Before I dig too deep into that question I need to take a slight tangent to talk about the way sabermetricians do their projecting/forecasting. The basic formula is to take a weighted average of past data, regress those against some population average, and apply an aging curve. So where do scouts come into play? I think there are opportunities to leverage scouting data in all 3 steps. I’ll address them in order.
- Getting a weighted average – Generally projection systems take 3-4 years of data weighting the most current information the most and gradually decreasing weight the further back the data comes from. Scouting data can be added in at this step by pointing out opportunities to over/under weight recent data because of things like mechanical/philosophical changes or injuries. Now this is a slippery slope as overweighting recent results based on philosophical changes can get you a Kyle Lohse extension, but used correctly there could be some value there.

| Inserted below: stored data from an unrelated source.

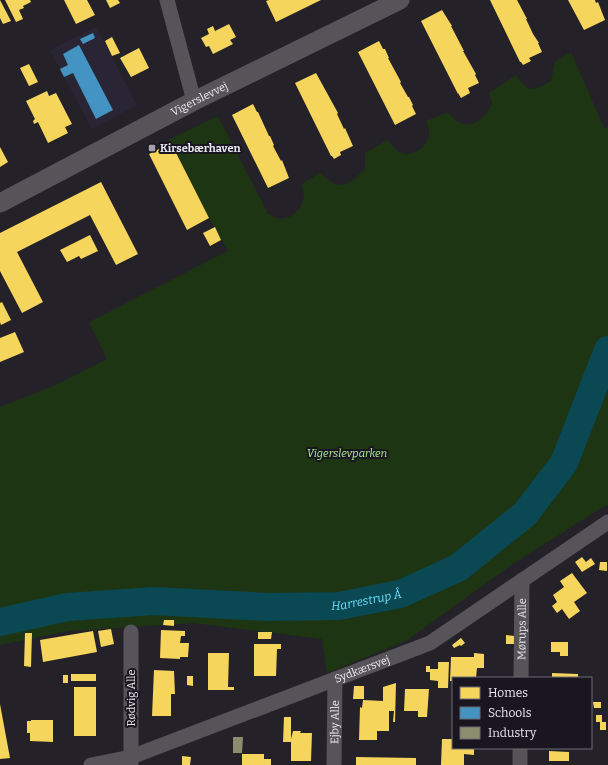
<svg xmlns="http://www.w3.org/2000/svg" width="608" height="765" font-family="Bitter,serif">
  <style>
    .built { fill: #292534 }
    .green { fill: #1e3513 }
    .homes { fill: #f6d55c }
    .schools { fill: #4393c3 }
    .industry { fill: #8c8c6e }
    .lines { fill: none; stroke-linecap: round; stroke-linejoin: round }
    .river { stroke: #0a4854; stroke-width: 28 }
    .minor { stroke: #565459; stroke-width: 15 }
    .tertiary { stroke: #565459; stroke-width: 19 }
    .poi-dot { fill: #a3a2a9; stroke: #191620; stroke-width: 1.5 }
    .labels { text-anchor: middle; dominant-baseline: central; stroke-width: 4; stroke-linejoin: round; paint-order: stroke }
    .street-label { font-size: 11px; fill: #e8e7ee; stroke: #191620 }
    .poi-label { font-size: 11px; font-weight: bold; fill: #e8e7ee; stroke: #191620; text-anchor: start }
    .park-label { font-size: 11px; font-style: italic; fill: #adee92; stroke: #191620 }
    .water-label { font-size: 12px; font-style: italic; fill: #6cdff9; stroke: #191620 }
  </style>
  <rect width="100%" height="100%" fill="#242228"/>
  <path class="built" d="M96,27L137,105L92,129L50,50Z"/>
  <path class="green" d="M571,52L604,128L608,127V504L514,563L406,641L327,673L322,639L193,623L69,631L0,645V407L58,384L107,359L89,322L228,251L209,218L168,140L218,116L268,214L279,219L290,217L300,209L304,197L302,184L320,173C324,176 328,180 333,183C345,190 357,177 365,169V153L387,140C391,144 394,149 399,152C410,158 426,149 429,136C430,132 428,126 426,121L448,112C462,134 484,124 492,103L489,93L516,75C529,93 532,92 551,81L555,62Z"/>
  <path class="homes" d="M0,0L11,21L3,24L0,18Z
    M5,0H30L31,2L23,6L24,8L19,10L23,19L16,22Z
    M64,0H87L95,15L76,24Z
    M106,0H118L120,3L110,8Z
    M269,0H321L276,22L266,1Z
    M490,0H517L527,19H526L533,34L539,43H538L542,52L529,58L531,61L523,65L521,62H520Z
    M568,0H595L596,3L598,2L605,20L584,30Z
    M442,10L452,26H451L464,51H463L476,74L475,75L479,83L468,88L470,93L461,98L458,93V94L421,21Z
    M229,24L236,37L230,40L233,44L213,54L209,46L206,47L201,38L209,34L207,29L213,26L215,31Z
    M112,37L120,53L112,56L105,41Z
    M379,41L383,49H385L389,58H388L401,82L400,83L408,97H409L413,105L412,106L416,114L395,125L358,52Z
    M139,48L149,68L131,77L120,58Z
    M29,64L38,82L29,86L20,68Z
    M316,73L338,113L337,114L344,129L345,128L353,146L340,152L341,155L334,159L332,156H331L295,83Z
    M47,91L49,96L56,93L72,124L65,127L68,133L48,143L38,122L34,124L33,121L35,119L26,101Z
    M253,104L257,112H258L269,136H270L274,145L273,146L281,161L282,160L289,178L268,188L232,115Z
    M171,143L209,218L187,230L149,154Z
    M0,147L8,162L0,167Z
    M101,182L138,254L116,265L90,215L17,252L43,302L22,313L0,271V233Z
    M215,227L221,240L210,246L203,233Z
    M90,235L98,251L81,259L79,256L67,262L60,250Z
    M2,302L11,320L1,325L0,322V303Z
    M15,332L24,352L0,362V338Z
    M582,557L586,562L591,558L595,564L582,572L575,562Z
    M600,562H607V571L599,570Z
    M572,573L587,593L574,602L580,611L569,619L562,609L557,613L552,606L557,602L553,595L564,587L560,581Z
    M164,620H174V626L163,625Z
    M111,629L114,644L101,647L98,631Z
    M161,630L185,631V636H181L180,643H189L188,657H180V659L160,658Z
    M93,631L97,652L43,662L40,640Z
    M258,632H272L271,639H258Z
    M25,633H32L31,667L24,666Z
    M506,635L515,636L514,644H506Z
    M461,638L465,643L461,646L460,645L454,648L452,645Z
    M551,642H568V656H560V652H551Z
    M254,644H281V649H277L276,676H254Z
    M208,653H229L228,687H234V690H208Z
    M474,653L484,654V668H477L476,678H453V681H450L451,657H474Z
    M438,662H449L448,688H438V681L430,680V672H426V666H430V669H438Z
    M154,670L174,671L175,694H171V716H152Z
    M552,673L578,674V678H552Z
    M71,674H96V681H71Z
    M63,675H68V683H63Z
    M187,676H193V686L187,685Z
    M396,683L395,722H393L394,711H389V731H377V740H359L360,707L362,708L363,700L383,701V687Z
    M354,686H364V699H353Z
    M74,687H96V736H74Z
    M405,689H429L427,717H418V711H404Z
    M593,702H601V708H594Z
    M0,704L10,758L0,759Z
    M596,715H602V722H606V730H600V722H596Z
    M284,717H291V739L293,731H301L300,733H312L311,761H291V742H283Z
    M31,720H53V742L30,741V733H27V721H31Z
    M442,739H453V748H474V755L464,754V765H441Z
    M549,751L569,752V761H549Z
    M242,754H264V759H271V765H242Z
    M182,756L191,757L190,765H182Z
    M356,757L416,758V765H356Z"/>
  <path class="schools" d="M93,33L95,38L83,44L80,39Z
    M79,45L113,110L96,119L73,73L64,77L60,69L68,65L63,54Z"/>
  <path class="industry" d="M233,737H243L242,753H233Z"/>
  <g class="lines">
    <path class="river" id="s1" d="M0,622L67,607L154,601L268,607L339,606L400,594L458,568L525,514L564,463L608,350"/>
    <g class="minor">
      <path d="M167,0L194,101"/>
      <path id="s2" d="M521,678L522,580"/>
      <path id="s3" d="M91,765L131,757L430,643L608,522"/>
      <path d="M131,765V632"/>
      <path id="s4" d="M334,765L335,679"/>
      <path d="M520,765V748"/>
    </g>
    <path class="tertiary" id="s5" d="M0,203L194,101L400,0"/>
  </g>
  <rect class="poi-dot" x="148" y="144" width="8" height="8" rx="2"/>
  <g class="labels">
    <g class="street-label">
      <text stroke="none"><textPath href="#s5" startOffset="225">Vigerslevvej</textPath></text>
      <text stroke="none"><textPath href="#s2" startOffset="49">Mørups Alle</textPath></text>
      <text stroke="none"><textPath href="#s3" startOffset="288">Sydkærsvej</textPath></text>
      <text transform="translate(131 698) rotate(-90)">Rødvig Alle</text>
      <text stroke="none"><textPath href="#s4" startOffset="43">Ejby Alle</textPath></text>
    </g>
    <g class="poi-label">
      <text x="160" y="148">Kirsebærhaven</text>
    </g>
    <g class="park-label">
      <text x="347" y="453">Vigerslevparken</text>
    </g>
    <g class="water-label">
      <text stroke="none"><textPath href="#s1" startOffset="369">Harrestrup Å</textPath></text>
    </g>
  </g>
  <rect x="452" y="677" width="140" height="72" fill="#191620" stroke="#6c6a72"/>
  <rect x="460" y="687" width="20" height="12" fill="#f6d55c" stroke="#6c6a72"/>
  <text x="488" y="697" font-size="12" fill="#e8e7ee">Homes</text>
  <rect x="460" y="707" width="20" height="12" fill="#4393c3" stroke="#6c6a72"/>
  <text x="488" y="717" font-size="12" fill="#e8e7ee">Schools</text>
  <rect x="460" y="727" width="20" height="12" fill="#8c8c6e" stroke="#6c6a72"/>
  <text x="488" y="737" font-size="12" fill="#e8e7ee">Industry</text>
</svg>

- Regression to the mean – In my opinion this is where the saberist can get the most bang for his buck by leveraging scouting data/information. The question with regression to the mean is what mean to regress to. You want to regress to a mean of a population that the player belongs to; that population could be all of MLB (like MARCEL), players with similar builds, histories (like PECOTA), or similar stuff for pitchers (Like Nick Steiner did). I think that using scouting data like Nick did for pitchers is likely the next step in projections. I don’t know of any projections that currently are as in depth as what Nick did, but there are a few that use fastball velocity (MGLs for example). I do something similar in my defensive projections, using the Fans Scouting Report as a proxy for actual scouting reports. I wonder if a similar thing could be done for hitters using “swing type” buckets.
- Aging – Undoubtedly players of different skill sets and types age differently. The problem becomes binning players into certain types. I’d guess that having scouts input on this grouping process would be helpful.
I know that the Cardinals say they leverage scouts in their analytical models, which makes me happy. Hopefully we can get Mo to maybe pay a little more attention to the analytical department (I’m looking at you Feliz and Miles).